Une membre de la FIQ tient une pancarte à bout de bras et est entourée de dizaines d'effigies représentant des patients de CHSLD.

Une membre de la FIQ près du Centre d’hébergement René-Lévesque, à Longueuil, entourée de dizaines d'effigies représentant des patients de CHSLD.

Photo : Radio-Canada / Ivanoh Demers

Radio-Canada

En pleine négociation pour le renouvellement de sa convention collective, la Fédération interprofessionnelle de la santé du Québec (FIQ) continue à mettre de la pression sur le gouvernement de François Legault afin qu’il améliore radicalement les conditions de travail de ses membres.

Après avoir bloqué le pont Jacques-Cartier et le pont de Québec lundi, la FIQ publie mercredi sur son site web un palmarès des pires ratios infirmière-patients qui sont observés dans les CHSLD du Québec.

L’organisation syndicale a aussi installé devant le CHSLD René-Lévesque de Longueuil 125 portraits grandeur nature de patients pour illustrer la charge de travail à laquelle sont soumises les infirmières.

Le CHSLD René-Lévesque détient la palme de la liste élaborée par la FIQ, avec, de nuit, un ratio de 224 patients pour 2 infirmières auxiliaires et 1 infirmière.

L’une des plus importantes revendications de la FIQ, qui représente notamment des milliers d’infirmières et d’infirmières auxiliaires, est la diminution de la surcharge de travail de ses membres, entre autres par la mise en vigueur de ratios infirmière-patients sécuritaires.

En 2018-19 on a fait des projets ratios avec le ministère [de la Santé], on a établi des nouvelles fourchettes de ratio. On devrait avoir une infirmière auxiliaire et une infirmière pour environ 38 à 44 patients, dépendamment des CHSLD. […] Mais la moyenne, c’est souvent 80, 90 et 100 patients, déplore la présidente de la FIQ, Nancy Bédard.

On voit de près le portrait d'une femme âgée.

La FIQ a installé devant le CHSLD René-Lévesque de Longueuil 125 portraits grandeur nature de patients pour illustrer la charge de travail à laquelle sont soumises les infirmières.

Photo : Radio-Canada / Ivanoh Demers

Après avoir entendu le premier ministre François Legault admettre mardi en conférence de presse que les infirmières étaient surchargées de travail, Mme Bédard espère que ses propos se traduiront en réalisations concrètes à la table de négociation.

C’est une première.
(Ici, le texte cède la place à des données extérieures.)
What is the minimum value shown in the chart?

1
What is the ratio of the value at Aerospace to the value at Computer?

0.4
Pour la première fois, le premier ministre a admis la surcharge de travail des professionnelles en soins. C’est vraiment la bonne nouvelle de la semaine. C’est très fort comme message, se réjouit-elle.

Je souhaite que les négociateurs du gouvernement aient bien entendu leur premier ministre, parce que nous on va être à la table aujourd’hui et on s’attend à un déblocage sur les ratios notamment.
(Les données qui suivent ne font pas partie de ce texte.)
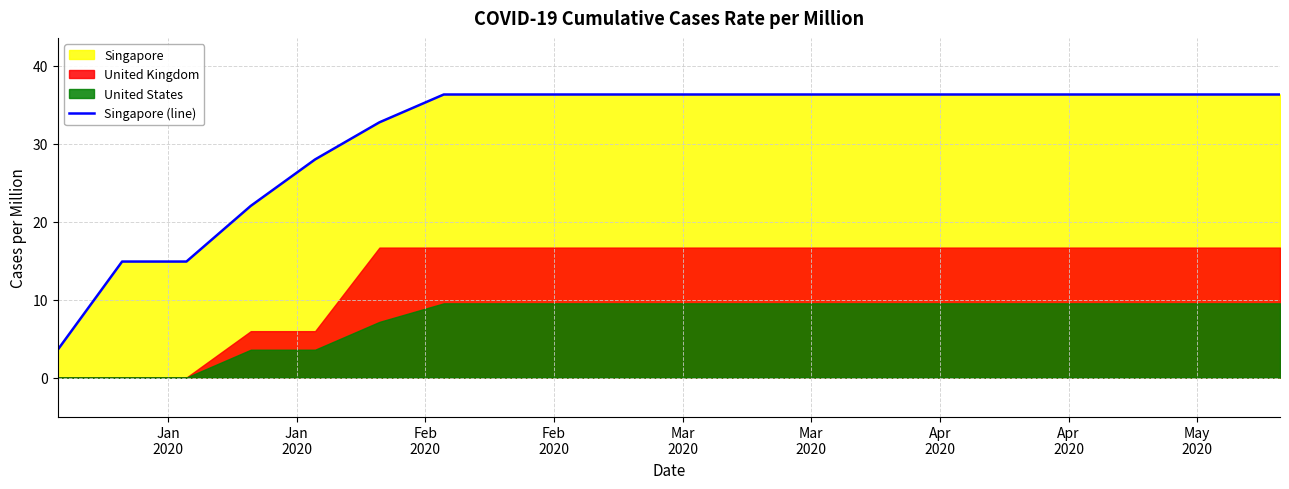

Count the number of categories in the chart.

20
La présidente de la FIQ, Nancy Bédard

François Legault a déclaré qu’il était prêt à faire des efforts financiers pour réduire la surcharge de travail des infirmières, mais a aussi indiqué que les coffres de l’État n’étaient pas assez pleins pour en même temps leur offrir des augmentations salariales supérieures au niveau de l'inflation.

L’augmentation du salaire des infirmières, tout comme des horaires attrayants et la conciliation travail-famille, fait cependant aussi partie des conditions nécessaires pour rendre l’emploi plus attirant pour les jeunes et peut-être permettre de rapatrier certaines employées ayant quitté le métier, pense la FIQ, qui dit avoir un plan échelonné sur cinq ans pour remédier à la pénurie qui sévit.